ロバート・ブロックの作品では、バーストは生贄を食らう血生臭い邪神として描かれています。平和的な猫のイメージとは裏腹に、暗黒の儀式を好む恐ろしい一面を持っているんです。
限定的な力の範囲
興味深いことに、バーストの力は地球とドリームランド(夢の国)に限られていると考えられています。
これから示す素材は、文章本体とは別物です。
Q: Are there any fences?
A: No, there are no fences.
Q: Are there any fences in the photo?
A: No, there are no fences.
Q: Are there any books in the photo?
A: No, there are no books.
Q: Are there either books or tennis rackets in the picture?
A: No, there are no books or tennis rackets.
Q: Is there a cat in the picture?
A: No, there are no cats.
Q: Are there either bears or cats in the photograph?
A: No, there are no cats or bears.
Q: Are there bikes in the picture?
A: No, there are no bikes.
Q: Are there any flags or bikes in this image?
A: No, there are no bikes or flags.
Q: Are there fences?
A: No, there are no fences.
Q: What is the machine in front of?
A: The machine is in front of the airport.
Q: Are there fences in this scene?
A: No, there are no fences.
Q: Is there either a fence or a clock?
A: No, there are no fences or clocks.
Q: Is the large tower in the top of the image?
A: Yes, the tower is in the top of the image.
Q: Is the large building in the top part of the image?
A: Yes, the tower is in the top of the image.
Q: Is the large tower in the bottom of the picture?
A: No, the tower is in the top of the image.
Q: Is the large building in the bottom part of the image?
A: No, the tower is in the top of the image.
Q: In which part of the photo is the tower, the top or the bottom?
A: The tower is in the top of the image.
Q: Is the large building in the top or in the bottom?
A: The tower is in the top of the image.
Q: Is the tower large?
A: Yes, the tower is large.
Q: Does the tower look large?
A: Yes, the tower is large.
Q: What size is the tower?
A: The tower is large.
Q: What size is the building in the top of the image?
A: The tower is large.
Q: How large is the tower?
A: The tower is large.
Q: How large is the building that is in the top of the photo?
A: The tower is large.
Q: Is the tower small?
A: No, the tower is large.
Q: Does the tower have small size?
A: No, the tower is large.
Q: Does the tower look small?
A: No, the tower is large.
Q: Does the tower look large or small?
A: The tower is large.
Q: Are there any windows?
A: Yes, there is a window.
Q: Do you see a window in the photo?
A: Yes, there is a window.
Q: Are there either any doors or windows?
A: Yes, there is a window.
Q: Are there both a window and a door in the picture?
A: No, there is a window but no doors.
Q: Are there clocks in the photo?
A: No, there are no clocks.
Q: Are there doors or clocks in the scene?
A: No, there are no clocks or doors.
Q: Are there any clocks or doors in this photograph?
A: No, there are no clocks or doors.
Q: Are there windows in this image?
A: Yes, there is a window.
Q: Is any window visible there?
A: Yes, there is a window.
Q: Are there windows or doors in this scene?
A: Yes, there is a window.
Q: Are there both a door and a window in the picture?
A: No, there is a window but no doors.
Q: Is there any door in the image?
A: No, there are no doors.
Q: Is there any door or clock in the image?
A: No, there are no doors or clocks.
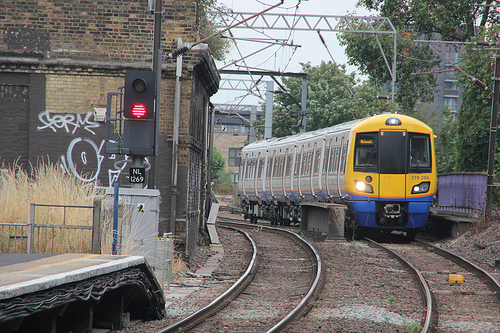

つまり、他の星や次元では力を持たない、比較的「地域限定」の神なんですね。実際、土星や天王星の猫の信仰は、バーストとは別物だとされています。
猫を神聖視する信仰
古代エジプトでのバースト信仰では、猫が神聖な動物として扱われました。
信仰の中心地だったブバスティスの住民たちは、猫を大切に飼育し、死んだ猫をミイラにして女神に捧げたそうです。この習慣は、エジプトにおいてバーストが最も人気のある神の一つだったことを物語っています。
伝承

バーストにまつわる伝承には、衝撃的な歴史が隠されています。
ブバスティスの破壊
かつて、エジプトのブバスティスという都市が、バースト崇拝の中心地でした。しかし、絶大な人気を誇っていたにもかかわらず、ある時突然、この信仰は駆逐されてしまうんです。
なぜ破壊されたのか? それは、バースト崇拝の儀式があまりにもおぞましいものだったからだとされています。
もしかすると、人間の生贄を捧げるような儀式が行われていたのかもしれません。詳しい理由は歴史の闇に葬られましたが、確かなことは、強大な力を持つ他の宗派によってブバスティスが破壊されたという事実だけです。
ブリテン島への逃亡
崇拝の本拠地を失った信者たちは、各地に散り散りになりました。
その中でブリテン島(イギリス)に逃げ込んだ一団は、自分たちがバースト崇拝者であることを秘密にしながら、現代まで信仰を続けているといわれています。
コーンウォールの地下実験
魔導書『妖蛆の秘密』には、さらに恐ろしい記述があります。
コーンウォールの秘密
- ブリテン島のコーンウォール地方の地下に移住した神官団
- 人間とさまざまな動物を混血させる実験を実施
- 目的:女神バーストの化身を生み出すこと
- 結果:半人半獣の化け物が生まれた(とされる)
ただし、これらの実験が本当に行われたのかどうか、真相は不明のままです。
神官ラヴェ=ケラフ
伝説によると、バーストの神官の一人にラヴェ=ケラフという人物がいたとされています。
この名前は、猫を愛した作家H・P・ラヴクラフトをもじった「ラヴェ=ケラフ」(猫好きのラヴクラフト、という意味)から来ているんです。ラヴクラフト自身と友人のロバート・ブロックが、この名前を神話世界に取り入れました。
ラヴェ=ケラフは、アトランティスの大神官クラーカッシュ=トンと同時代に生きた人物で、「暗黒の儀式」という書物を残したとされています。
出典
参考文献
- ロバート・ブロック「ブバスティスの子ら」
- ロバート・ブロック「暗黒のファラオの神殿」
- 魔導書『妖蛆の秘密』「サラセン人の儀式」の章
- 矢野健太郎「邪神伝説シリーズ」より「ネフェルティティ」「クトゥルフの呼び出し」
まとめ
バーストは、古代エジプトからクトゥルフ神話へと受け継がれた、謎多き猫の女神です。
重要なポイント
- 猫の頭を持つ女性の姿で現れるエジプトの女神
- もともとアトランティスで崇拝されていたという伝説がある
- 人身御供を要求する血なまぐさい一面を持つ
- 地球とドリームランドに限定された力を持つ
- あまりにもおぞましい儀式のため、エジプトから駆逐された
- 逃げ延びた信者がブリテン島で密かに崇拝を続けている
- 資料によって善神とも邪神とも扱われる多面的な存在
古代の信仰とホラー小説が融合して生まれたバーストという女神。その美しくも恐ろしい姿は、今もクトゥルフ神話ファンの心を魅了し続けています。